Había en el antiguo Japón feudal un maestro Zen que era conocido por su sabiduría y por la grandeza de su alma. Su nombre era Hakuin.
Un joven y poderoso samurai –acosado en su interior por los interrogantes sobre el más allá- se presentó ante Hakuin y le preguntó:
- Maestro, ¿existen el infierno y el paraíso?
Hakuin le miró a los ojos y no le respondió. Era conocido su convencimiento de que las palabras a menudo velan más de lo que desvelan.
- ¿Quién eres tú?- preguntó el Maestro.
- Soy un samurai, que está al servicio de su Shogun y que ha hecho de la guerra, externa e interna, un modo de vida…
- ¡Tú, un guerrero! – exclamó Hakuin. Pero mírate bien: ¿qué señor va a querer tenerte a su servicio?
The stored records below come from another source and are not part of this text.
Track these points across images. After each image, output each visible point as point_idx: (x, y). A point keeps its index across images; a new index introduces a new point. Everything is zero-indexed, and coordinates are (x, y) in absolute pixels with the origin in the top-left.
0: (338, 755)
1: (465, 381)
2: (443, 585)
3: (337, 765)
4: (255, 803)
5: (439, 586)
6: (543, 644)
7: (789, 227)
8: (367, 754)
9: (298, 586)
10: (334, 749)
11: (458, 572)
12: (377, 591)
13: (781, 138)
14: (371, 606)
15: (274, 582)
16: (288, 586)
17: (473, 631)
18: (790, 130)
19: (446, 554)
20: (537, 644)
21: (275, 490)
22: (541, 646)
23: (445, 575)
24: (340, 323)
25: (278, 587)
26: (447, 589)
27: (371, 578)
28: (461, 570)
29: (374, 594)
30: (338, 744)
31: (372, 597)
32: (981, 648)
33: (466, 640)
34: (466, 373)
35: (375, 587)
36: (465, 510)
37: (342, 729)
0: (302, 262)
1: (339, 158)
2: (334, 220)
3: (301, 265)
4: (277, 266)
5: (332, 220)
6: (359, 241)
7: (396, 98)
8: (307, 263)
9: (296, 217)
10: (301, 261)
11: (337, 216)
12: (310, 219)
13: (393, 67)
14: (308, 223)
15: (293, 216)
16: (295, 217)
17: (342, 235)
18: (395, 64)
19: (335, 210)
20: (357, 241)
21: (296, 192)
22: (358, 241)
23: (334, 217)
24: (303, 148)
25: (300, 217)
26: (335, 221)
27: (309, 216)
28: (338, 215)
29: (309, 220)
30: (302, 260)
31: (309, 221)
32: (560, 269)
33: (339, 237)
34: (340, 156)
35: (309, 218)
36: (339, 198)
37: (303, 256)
Pero si pareces un mendigo, un hombre débil y desaliñado que ni impone respeto ni probablemente lo merezca.
La cólera se apoderó del samurai. Aferró su sable y lo desenvainó. Hakuin continuó, sin inmutarse lo más mínimo y con un cierto aire de burla en el tono de su voz:
- Ah, ¡pero si incluso tienes un sable! Aunque probablemente debes ser demasiado torpe como para cortarme la cabeza con él. Ve con cuidado, no vaya a ser que te cortes y te hagas daño.
Fuera de sí, el samurai levantó su katana dispuesto a decapitar al maestro. Cuando la afilada hoja ya se acercaba al cuello de Hakuin, éste dijo con voz firme y rotunda:
- Aquí, amigo mío, se abren las puertas del infierno.
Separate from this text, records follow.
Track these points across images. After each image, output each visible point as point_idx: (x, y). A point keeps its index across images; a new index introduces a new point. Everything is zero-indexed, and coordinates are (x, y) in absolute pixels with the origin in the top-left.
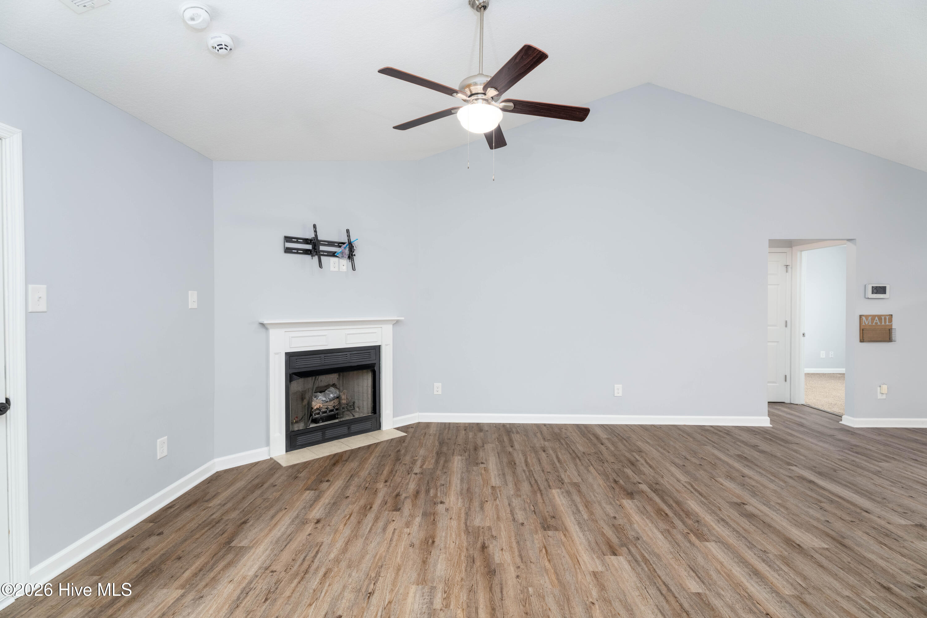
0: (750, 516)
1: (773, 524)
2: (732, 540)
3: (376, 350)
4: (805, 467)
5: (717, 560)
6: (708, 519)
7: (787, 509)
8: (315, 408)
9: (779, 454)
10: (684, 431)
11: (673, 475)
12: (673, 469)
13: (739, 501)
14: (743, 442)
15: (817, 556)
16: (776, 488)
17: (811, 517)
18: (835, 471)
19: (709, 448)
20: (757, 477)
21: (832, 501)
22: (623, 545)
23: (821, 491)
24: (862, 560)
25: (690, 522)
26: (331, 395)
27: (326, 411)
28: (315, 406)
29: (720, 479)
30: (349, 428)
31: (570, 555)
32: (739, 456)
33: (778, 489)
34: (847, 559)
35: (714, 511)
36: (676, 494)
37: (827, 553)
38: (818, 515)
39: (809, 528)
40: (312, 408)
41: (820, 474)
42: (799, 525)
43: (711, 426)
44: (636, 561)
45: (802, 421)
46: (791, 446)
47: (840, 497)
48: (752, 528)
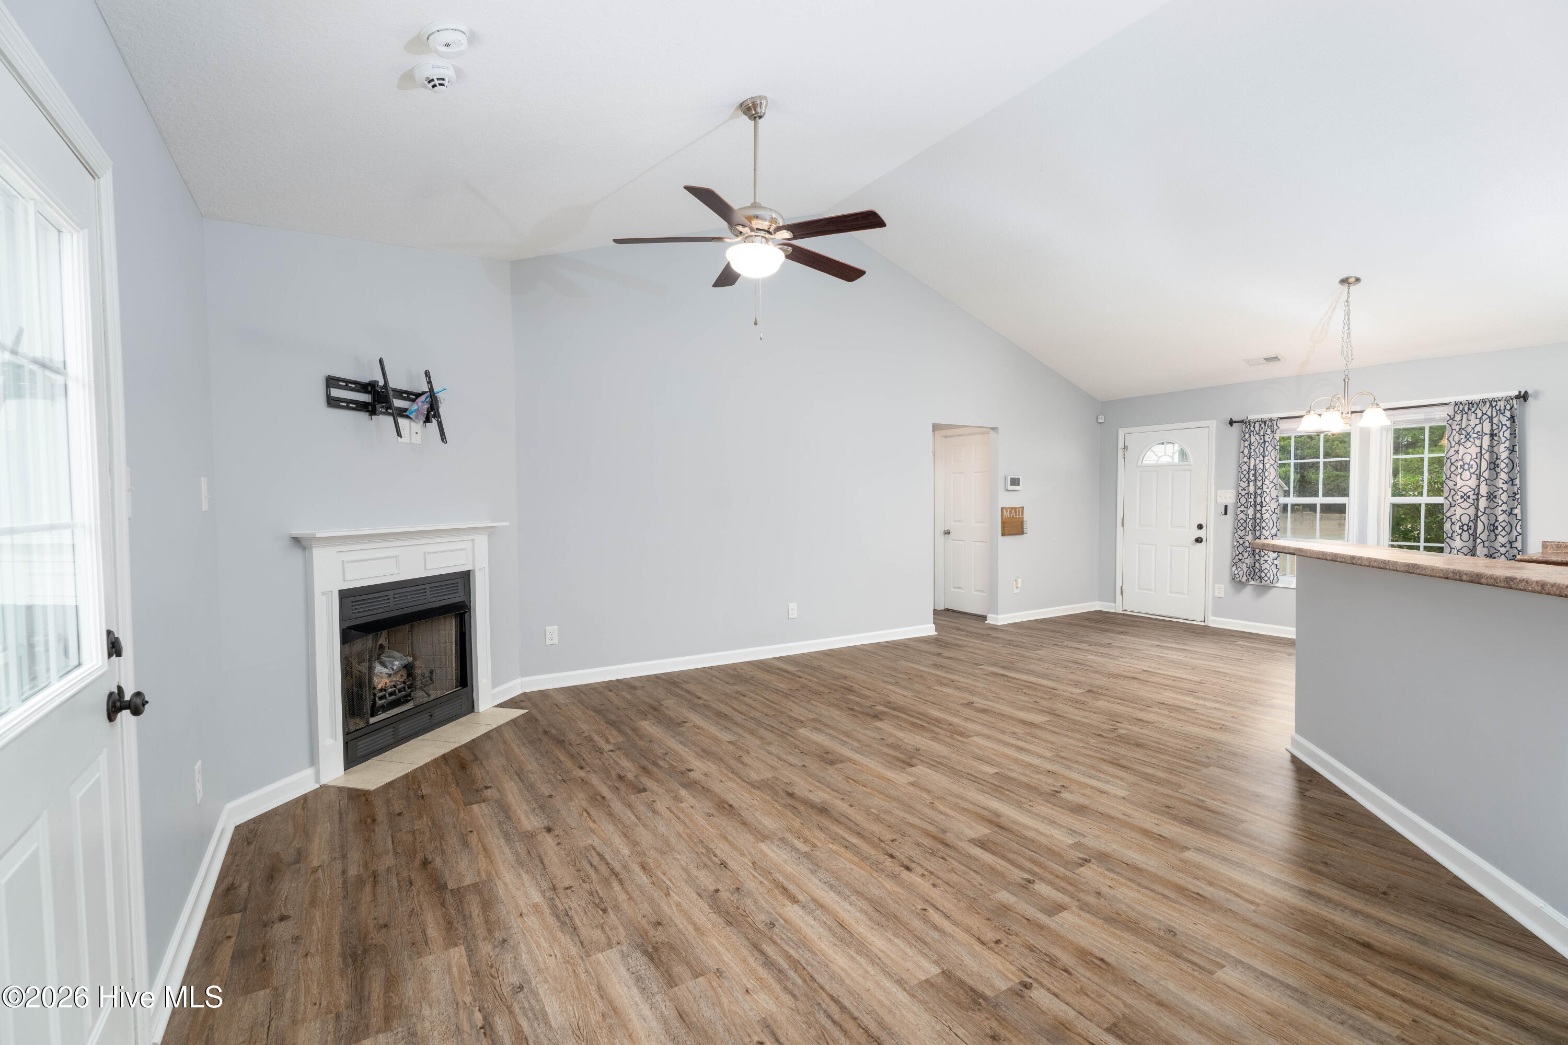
0: (984, 711)
1: (1004, 713)
2: (986, 731)
3: (464, 579)
4: (989, 664)
5: (989, 748)
6: (956, 720)
7: (1004, 699)
8: (380, 687)
9: (963, 658)
10: (866, 651)
11: (895, 693)
12: (890, 687)
13: (967, 702)
14: (926, 652)
15: (1047, 727)
16: (983, 685)
17: (1024, 701)
18: (1012, 663)
19: (903, 662)
20: (962, 680)
21: (1028, 687)
22: (912, 757)
23: (1015, 681)
24: (1075, 722)
25: (945, 727)
26: (396, 663)
27: (395, 691)
28: (379, 683)
29: (935, 688)
30: (431, 716)
31: (877, 777)
32: (933, 664)
33: (986, 686)
34: (1066, 724)
35: (956, 714)
36: (914, 708)
37: (1052, 723)
38: (1027, 699)
39: (1029, 710)
40: (375, 688)
41: (1004, 668)
42: (1022, 709)
43: (887, 642)
44: (933, 765)
45: (958, 625)
46: (965, 649)
47: (1030, 683)
48: (993, 720)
Sorprendido por la seguridad y serenidad del anciano, el samurai envainó su sable y se inclinó ante el maestro en muestra de respeto y admiración.
-Aquí se abren las puertas del paraíso- sentenció Hakuin con una leve sonrisa dibujada en el rostro.
La pregunta había sido contestada, y la lección había sido comprendida. Casi sin palabras, sin teorías. Una enseñanza de corazón a corazón: venid y ved… Lo que así se aprende, nunca se olvida.
Que pases un muy buen fin de semana.